Tragédie à Mansonville

Mansonville, un charmant petit village faisant partie de la municipalité du Canton de Potton, fut frappé en 1923 par un des périls les plus redoutés de l'époque : une épidémie de fièvre typhoïde qui causa une vingtaine de décès et rendit plus de 200 personnes sérieusement malades.

Au début du mois d'avril, rien ne laisse présager que la vie des gens du village sera profondément bouleversée. Chacun vaque à ses occupations coutumières en ce beau début de printemps. Les élèves de l'Intermediate School se préparent pour le congé de Pâques. Leur enseignante est une jeune femme de 21 ans, nouvellement diplômée. Originaire de Cowansville, Mildred Mason est arrivée à Mansonville, en septembre 1922, pour le début de la nouvelle année scolaire. C'est sa première année comme enseignante et elle aussi, comme ses élèves, a hâte au congé de Pâques. Mais soudainement une semaine avant Pâques, elle tombe malade et on doit fermer la classe faute de remplaçant. La maladie est foudroyante et elle décède quelques jours plus tard. C'est une des toutes premières victimes de cette tragédie.

En même temps, plusieurs autres résidents de Mansonville se portent mal, et les cas deviennent de plus en plus sérieux. Le verdict tombe : une épidémie de fièvre typhoïde frappe Mansonville. Rapidement, on manque de place dans les maisons pour soigner tous les malades et on doit convertir l'école en hôpital. Les autorités font appel à la Croix Rouge de Sherbrooke. Des dizaines d'infirmières se rendent à Mansonville. Un fonds d'aide est créé et on demande des dons aux villages environnants. Rapidement, des dons en argent et en matériel arrivent de partout, non seulement des diverses régions du Québec, mais aussi des États de la Nouvelle-Angleterre.

Le 8 mai, il y déjà plus de 160 personnes malades de fièvre et on déplore 13 décès. C'est beaucoup pour un petit village dont la population n'atteint pas 400 personnes. Près de la moitié des résidents du village est malade et la fièvre typhoïde frappe tous les milieux. Le député provincial, William Robert Oliver, un marchand de Mansonville, décède dans les premiers jours de mai des suites de cette fièvre, devenant la onzième victime de l'épidémie. Certaines familles sont plus cruellement frappées que d'autres. Thomas Lapointe et son épouse perdent quatre de leurs cinq enfants.

Au milieu du mois de mai, la situation s'améliore. Il n'y a plus de nouvelles victimes, mais de nombreuses personnes sont encore sérieusement malades et certaines mettront des mois avant de complètement guérir.
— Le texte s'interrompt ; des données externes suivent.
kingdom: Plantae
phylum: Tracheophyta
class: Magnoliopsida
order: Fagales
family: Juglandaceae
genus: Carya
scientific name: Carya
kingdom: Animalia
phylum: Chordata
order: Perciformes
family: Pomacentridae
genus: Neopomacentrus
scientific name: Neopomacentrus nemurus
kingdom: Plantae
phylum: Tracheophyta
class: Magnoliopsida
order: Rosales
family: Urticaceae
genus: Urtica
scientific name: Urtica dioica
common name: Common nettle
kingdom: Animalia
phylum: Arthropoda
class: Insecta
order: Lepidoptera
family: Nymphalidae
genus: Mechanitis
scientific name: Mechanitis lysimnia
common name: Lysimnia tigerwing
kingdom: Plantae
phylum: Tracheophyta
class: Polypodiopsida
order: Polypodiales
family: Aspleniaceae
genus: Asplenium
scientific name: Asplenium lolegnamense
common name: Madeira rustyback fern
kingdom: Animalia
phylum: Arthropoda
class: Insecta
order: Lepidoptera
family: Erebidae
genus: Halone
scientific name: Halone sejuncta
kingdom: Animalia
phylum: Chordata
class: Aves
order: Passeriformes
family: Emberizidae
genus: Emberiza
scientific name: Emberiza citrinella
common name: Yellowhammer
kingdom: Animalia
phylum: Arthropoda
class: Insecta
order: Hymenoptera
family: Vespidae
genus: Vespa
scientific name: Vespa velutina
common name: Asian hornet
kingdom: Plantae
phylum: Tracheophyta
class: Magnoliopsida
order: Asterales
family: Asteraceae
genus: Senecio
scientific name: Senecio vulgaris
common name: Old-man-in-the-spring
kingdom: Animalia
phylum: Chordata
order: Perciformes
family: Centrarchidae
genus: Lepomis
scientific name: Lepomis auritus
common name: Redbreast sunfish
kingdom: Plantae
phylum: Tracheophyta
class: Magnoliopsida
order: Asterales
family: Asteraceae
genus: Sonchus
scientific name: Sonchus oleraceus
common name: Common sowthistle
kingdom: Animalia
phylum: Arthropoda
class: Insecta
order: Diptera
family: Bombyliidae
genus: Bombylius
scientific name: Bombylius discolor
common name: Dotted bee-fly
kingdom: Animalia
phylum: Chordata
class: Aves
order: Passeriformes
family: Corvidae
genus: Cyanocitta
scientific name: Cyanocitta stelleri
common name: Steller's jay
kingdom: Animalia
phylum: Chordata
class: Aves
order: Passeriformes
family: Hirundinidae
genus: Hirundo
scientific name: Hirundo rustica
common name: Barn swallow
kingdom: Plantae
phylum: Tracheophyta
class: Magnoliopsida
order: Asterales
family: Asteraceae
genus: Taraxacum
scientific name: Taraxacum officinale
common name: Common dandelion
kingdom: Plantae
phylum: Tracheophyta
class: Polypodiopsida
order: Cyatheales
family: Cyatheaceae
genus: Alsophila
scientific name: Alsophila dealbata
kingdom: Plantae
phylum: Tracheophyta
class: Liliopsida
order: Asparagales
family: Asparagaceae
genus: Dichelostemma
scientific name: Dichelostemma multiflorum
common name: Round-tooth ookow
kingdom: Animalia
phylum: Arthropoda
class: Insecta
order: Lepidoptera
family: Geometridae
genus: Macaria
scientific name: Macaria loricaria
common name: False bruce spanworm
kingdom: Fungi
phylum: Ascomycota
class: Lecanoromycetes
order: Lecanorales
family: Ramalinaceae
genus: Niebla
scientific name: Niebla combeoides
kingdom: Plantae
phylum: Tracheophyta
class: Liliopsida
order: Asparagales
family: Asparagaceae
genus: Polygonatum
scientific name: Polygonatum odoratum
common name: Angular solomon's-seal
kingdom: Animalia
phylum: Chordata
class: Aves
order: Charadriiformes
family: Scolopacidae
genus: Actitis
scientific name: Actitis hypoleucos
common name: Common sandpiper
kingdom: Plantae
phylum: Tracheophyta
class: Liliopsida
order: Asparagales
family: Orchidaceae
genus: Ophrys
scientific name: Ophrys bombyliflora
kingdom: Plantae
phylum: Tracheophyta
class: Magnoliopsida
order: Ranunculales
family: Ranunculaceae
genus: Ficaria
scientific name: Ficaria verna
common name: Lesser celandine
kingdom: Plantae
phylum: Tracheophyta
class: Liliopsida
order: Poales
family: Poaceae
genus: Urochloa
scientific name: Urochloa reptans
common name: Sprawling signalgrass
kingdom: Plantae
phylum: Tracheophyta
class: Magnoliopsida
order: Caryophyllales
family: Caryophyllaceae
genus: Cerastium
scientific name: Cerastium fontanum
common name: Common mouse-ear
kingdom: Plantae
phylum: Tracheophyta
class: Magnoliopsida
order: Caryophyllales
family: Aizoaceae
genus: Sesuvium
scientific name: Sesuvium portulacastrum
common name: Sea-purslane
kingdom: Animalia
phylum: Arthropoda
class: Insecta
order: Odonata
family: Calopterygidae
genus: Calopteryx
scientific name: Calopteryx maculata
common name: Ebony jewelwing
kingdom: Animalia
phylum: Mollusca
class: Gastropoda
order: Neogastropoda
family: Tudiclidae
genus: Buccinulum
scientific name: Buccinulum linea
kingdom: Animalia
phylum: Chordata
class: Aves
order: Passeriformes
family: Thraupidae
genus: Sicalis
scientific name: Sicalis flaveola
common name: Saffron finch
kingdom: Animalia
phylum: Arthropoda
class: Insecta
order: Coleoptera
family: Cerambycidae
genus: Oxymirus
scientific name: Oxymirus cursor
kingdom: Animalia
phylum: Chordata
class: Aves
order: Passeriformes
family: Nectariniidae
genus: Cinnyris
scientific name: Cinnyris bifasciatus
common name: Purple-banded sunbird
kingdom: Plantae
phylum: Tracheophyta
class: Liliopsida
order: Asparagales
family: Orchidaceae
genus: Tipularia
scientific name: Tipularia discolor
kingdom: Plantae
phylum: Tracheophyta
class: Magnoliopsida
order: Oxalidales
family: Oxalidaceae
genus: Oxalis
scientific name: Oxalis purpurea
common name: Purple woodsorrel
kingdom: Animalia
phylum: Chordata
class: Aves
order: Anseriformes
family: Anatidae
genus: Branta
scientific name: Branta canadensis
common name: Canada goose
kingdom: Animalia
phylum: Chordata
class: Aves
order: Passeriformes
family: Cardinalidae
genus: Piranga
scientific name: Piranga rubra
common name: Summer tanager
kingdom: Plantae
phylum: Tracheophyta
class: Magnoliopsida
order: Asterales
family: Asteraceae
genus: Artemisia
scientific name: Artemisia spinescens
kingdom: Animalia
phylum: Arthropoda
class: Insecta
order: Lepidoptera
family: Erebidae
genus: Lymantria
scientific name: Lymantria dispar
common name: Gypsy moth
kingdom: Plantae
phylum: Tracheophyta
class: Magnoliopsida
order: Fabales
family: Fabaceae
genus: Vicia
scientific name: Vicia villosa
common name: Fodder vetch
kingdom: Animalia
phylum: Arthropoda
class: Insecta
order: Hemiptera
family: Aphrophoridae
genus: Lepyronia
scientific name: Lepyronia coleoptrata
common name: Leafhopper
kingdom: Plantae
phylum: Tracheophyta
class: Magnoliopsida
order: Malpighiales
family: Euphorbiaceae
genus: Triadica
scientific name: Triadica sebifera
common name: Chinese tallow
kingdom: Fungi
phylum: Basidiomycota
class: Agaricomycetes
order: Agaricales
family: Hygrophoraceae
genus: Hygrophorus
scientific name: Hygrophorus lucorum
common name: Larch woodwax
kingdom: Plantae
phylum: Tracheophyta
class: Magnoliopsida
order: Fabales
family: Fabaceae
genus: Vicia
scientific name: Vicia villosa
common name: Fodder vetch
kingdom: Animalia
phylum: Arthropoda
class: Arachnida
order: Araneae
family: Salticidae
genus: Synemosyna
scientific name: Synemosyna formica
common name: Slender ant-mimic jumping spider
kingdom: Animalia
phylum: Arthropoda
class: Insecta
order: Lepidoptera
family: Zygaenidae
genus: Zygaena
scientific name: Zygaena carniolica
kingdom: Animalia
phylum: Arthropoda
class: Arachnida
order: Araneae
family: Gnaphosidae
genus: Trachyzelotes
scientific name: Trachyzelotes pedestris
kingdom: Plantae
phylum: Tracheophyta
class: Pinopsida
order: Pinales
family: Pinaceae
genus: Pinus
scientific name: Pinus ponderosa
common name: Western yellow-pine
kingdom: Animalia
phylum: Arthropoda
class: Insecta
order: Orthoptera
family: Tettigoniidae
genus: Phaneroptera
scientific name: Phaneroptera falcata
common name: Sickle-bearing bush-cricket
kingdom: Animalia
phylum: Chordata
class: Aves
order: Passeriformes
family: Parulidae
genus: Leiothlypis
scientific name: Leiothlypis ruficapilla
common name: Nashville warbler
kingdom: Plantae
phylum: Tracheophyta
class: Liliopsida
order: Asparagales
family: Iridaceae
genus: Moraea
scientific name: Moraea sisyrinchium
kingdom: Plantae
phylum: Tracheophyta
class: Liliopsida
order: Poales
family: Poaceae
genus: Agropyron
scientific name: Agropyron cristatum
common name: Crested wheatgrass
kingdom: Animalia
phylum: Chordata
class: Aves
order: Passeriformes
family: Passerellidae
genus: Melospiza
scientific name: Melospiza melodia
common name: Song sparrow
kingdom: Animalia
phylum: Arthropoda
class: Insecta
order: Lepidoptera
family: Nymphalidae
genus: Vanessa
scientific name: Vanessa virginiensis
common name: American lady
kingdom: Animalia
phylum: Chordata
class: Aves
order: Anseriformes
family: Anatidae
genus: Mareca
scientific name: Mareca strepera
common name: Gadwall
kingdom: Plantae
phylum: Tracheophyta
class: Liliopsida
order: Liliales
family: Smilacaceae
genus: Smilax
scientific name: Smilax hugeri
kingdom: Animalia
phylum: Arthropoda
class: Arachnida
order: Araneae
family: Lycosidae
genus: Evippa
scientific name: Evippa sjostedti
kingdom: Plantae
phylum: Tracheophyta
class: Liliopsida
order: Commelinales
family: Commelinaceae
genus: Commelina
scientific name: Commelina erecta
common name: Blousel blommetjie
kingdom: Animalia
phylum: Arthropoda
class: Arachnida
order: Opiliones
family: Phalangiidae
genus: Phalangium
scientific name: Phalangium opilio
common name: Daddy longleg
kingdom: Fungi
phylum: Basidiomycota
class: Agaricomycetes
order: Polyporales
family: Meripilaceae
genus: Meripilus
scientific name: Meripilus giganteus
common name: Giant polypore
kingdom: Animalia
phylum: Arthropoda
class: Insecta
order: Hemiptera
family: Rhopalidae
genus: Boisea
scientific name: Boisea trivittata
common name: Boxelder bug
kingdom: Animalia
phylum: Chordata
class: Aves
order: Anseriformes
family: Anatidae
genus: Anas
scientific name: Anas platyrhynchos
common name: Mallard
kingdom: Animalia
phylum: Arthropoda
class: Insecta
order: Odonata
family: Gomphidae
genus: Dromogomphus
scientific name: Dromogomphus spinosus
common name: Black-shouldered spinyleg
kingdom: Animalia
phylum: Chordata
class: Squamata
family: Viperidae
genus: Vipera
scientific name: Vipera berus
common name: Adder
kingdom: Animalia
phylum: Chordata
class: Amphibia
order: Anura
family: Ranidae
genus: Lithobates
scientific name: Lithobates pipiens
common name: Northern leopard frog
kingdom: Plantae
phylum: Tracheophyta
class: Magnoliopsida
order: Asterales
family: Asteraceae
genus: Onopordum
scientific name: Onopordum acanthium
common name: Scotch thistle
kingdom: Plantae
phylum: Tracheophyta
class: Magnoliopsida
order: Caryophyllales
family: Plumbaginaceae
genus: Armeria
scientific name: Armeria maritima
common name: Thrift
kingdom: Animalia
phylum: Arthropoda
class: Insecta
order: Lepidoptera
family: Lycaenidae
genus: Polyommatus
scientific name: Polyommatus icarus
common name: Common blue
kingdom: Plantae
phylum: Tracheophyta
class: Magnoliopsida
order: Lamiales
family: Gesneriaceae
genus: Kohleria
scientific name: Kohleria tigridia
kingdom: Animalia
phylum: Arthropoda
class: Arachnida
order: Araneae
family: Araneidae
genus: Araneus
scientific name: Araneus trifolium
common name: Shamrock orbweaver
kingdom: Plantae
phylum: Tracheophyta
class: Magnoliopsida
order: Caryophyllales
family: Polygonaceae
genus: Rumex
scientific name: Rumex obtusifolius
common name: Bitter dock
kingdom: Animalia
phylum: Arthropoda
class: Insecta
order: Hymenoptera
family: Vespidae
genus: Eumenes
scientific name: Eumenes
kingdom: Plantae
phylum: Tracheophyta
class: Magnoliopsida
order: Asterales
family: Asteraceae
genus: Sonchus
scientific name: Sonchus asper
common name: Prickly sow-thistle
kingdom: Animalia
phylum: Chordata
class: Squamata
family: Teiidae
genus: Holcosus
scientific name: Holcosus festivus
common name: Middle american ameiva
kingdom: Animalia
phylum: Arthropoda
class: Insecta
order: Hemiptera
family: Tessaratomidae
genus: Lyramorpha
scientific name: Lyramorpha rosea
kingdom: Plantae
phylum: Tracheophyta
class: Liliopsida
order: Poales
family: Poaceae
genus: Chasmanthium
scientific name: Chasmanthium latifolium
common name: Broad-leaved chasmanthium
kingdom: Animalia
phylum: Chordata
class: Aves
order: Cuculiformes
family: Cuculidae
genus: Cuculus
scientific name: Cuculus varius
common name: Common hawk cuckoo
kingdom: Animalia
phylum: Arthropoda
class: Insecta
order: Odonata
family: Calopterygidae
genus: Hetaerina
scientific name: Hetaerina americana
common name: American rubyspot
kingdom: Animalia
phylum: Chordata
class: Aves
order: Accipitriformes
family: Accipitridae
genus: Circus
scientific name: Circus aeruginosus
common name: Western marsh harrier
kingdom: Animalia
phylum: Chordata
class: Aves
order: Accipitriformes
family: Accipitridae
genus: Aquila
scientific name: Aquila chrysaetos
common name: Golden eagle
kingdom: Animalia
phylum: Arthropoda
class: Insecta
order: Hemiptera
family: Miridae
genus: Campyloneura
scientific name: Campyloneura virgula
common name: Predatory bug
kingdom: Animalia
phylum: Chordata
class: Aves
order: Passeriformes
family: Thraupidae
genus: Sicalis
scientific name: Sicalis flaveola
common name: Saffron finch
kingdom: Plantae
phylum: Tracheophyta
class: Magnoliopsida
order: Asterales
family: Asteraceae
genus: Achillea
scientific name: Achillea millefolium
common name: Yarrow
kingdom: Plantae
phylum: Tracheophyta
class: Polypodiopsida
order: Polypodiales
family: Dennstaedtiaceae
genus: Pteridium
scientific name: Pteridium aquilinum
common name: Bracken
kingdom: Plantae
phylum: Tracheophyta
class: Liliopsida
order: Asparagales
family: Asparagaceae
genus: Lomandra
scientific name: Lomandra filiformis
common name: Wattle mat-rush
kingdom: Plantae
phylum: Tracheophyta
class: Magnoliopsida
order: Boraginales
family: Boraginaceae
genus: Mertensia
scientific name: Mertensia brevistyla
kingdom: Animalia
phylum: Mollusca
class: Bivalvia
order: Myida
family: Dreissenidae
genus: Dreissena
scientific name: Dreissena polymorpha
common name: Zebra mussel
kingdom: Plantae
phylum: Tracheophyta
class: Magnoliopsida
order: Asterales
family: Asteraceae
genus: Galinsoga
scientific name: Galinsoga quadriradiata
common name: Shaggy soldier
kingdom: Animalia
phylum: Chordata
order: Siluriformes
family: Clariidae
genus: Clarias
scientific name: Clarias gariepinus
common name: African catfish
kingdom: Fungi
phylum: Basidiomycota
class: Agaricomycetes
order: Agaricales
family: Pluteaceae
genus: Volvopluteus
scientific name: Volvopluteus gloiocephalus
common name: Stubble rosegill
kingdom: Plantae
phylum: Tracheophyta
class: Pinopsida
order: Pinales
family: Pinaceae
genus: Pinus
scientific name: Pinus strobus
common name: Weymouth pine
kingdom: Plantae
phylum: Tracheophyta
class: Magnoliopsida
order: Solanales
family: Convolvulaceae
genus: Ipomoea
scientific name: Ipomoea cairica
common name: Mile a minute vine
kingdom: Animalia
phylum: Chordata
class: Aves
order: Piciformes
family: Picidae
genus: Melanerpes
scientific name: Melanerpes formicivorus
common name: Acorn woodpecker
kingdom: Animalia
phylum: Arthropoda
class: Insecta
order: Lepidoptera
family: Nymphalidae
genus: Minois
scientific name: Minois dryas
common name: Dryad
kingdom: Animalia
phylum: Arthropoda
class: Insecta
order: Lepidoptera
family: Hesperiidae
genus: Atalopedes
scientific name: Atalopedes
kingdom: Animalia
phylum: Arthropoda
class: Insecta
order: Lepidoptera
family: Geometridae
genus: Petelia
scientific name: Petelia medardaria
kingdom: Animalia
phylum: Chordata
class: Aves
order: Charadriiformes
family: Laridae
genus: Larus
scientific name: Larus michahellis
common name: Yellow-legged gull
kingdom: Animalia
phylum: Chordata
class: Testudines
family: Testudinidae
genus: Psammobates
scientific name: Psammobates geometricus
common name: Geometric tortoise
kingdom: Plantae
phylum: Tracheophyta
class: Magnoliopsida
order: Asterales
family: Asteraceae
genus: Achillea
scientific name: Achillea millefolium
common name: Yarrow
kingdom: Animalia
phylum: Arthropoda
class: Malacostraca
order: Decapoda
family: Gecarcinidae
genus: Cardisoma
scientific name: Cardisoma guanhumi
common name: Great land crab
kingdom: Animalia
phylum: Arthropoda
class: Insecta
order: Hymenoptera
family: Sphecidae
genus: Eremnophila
Au risque de leur propre santé, deux médecins se dévoueront sans compter leurs heures pendant les semaines que durera cette épidémie. Il s'agit des docteurs Gillanders et Paintin. Le docteur Henry E. Gillanders est un jeune médecin qui vient tout juste de s'établir à Mansonville. Il pratiquera la médecine à cet endroit jusqu'à son décès en 1965. Tandis que le docteur Alfred C. Paintin est établi à Knowlton (Lac-Brome), mais il est originaire de Mansonville. Il s'y rend dès le début de l'épidémie et y demeurera pendant plusieurs semaines. Plus tard, le docteur Paintin s'établira à Cowansville et sera l'anesthésiste de l'hôpital Brome-Missisquoi-Perkins pendant 20 ans. Le docteur Paintin avait vécu une situation similaire en 1909. Alors qu'il travaillait dans un hôpital de Regina en Saskatchewan, il s'était rendu d'urgence à Carona, un petit village à l'est de Regina, remplacer un médecin malade lors d'une épidémie de variole.

Dr Heny E. Gillanders
Photo par Henry Edwin
Dr Alfred C.Paintin
Photo par Alfred Cookman

La fièvre typhoïde est une maladie infectieuse souvent causée par l'ingestion d'eau conta-minée et le malade est contagieux. On prétend que cette épidémie a été causée par la contamination de l'eau potable du village de Mansonville par l'épandage de fertilisants dans les champs de culture situés près du village. L'épidémie dura 6 semaines causant le décès de 21 personnes. Toutefois, n'eût été du courage et dévouement de plusieurs personnes, médecins, infirmières et parents, la fièvre aurait fait des ravages beaucoup plus importants.